PS is the shortened form of the Latin word, which means “after writing” and describes an afterthought. In this sense, post means “after” and scriptum describes the word “written.” The initials PS stands for something that follows the body of your email. This means that the PS either has a connection to the rest of the email or can stand alone and express another thought.
When people still wrote their texts on paper with pen and ink, it was a challenge to rewrite the entire letter if an important piece of information was forgotten. Using PS in a letter indicated an additional idea after the main text was already written and the closing lines and signature were already set. Even today, PS is set after the signature.
How to use PS correctly in your email
Nowadays, we can easily edit our messages. However, using PS still has its function even today. When you use PS, you suggest to the reader of your email that you are adding an additional note or piece of information which is independent of the main body. This means that you usually don’t use PS in the body of your email, but rather to describe a thought after you’ve finished your message. It is also a wonderful way to add a personal touch at the end.
Examples of PS in an email
An example of this could be a reminder of a private meeting you have arranged to meet next Friday at 5 pm. You would then conclude your email as follows:
P.S. I have reserved a table at the restaurant for 5 pm. I would say we meet right in front of the office and walk there together.

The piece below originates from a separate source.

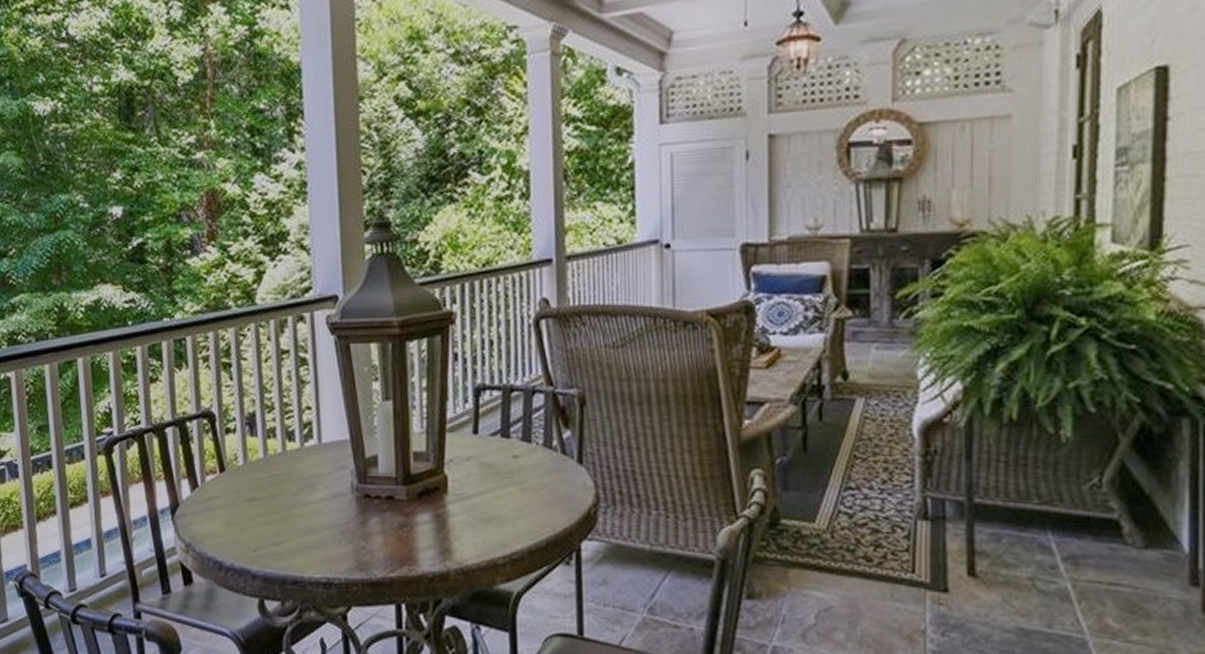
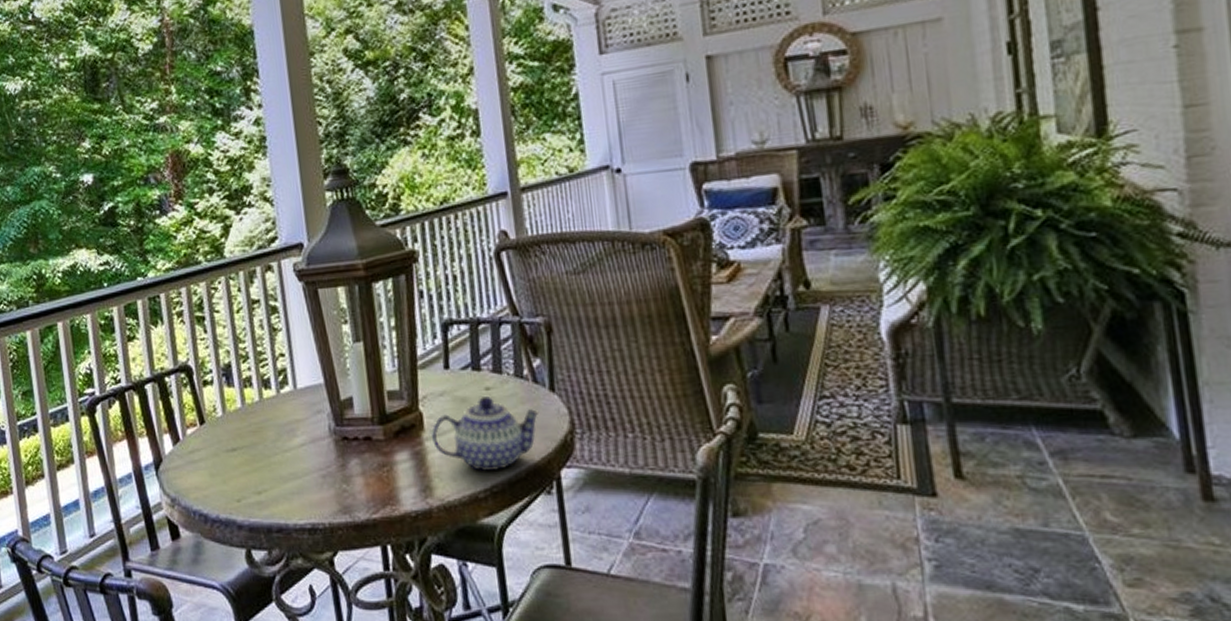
teapot: none [455,463,565,539] -> present [431,395,539,472]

What is the correct way to write PS
Interestingly, you have two options available. PS and P.S. are both correct. The Cambridge Dictionary suggests P.S. as the correct spelling for the British English format, but PS is still used in the same way. By the way, you can include multiple afterthoughts by using PPS, PPPS, and so on.
- PS continues to appear in modern correspondence such as emails and online chats.
- Postscriptum originated in a time period when letters were handwritten or typed on a typewriter.
- PS is an acronym of the Latin word postscriptum, which translates as post-script.
- Both PS and P.S. are correct.
- You can use multiple postscripts using PPS, PPPS, and so on.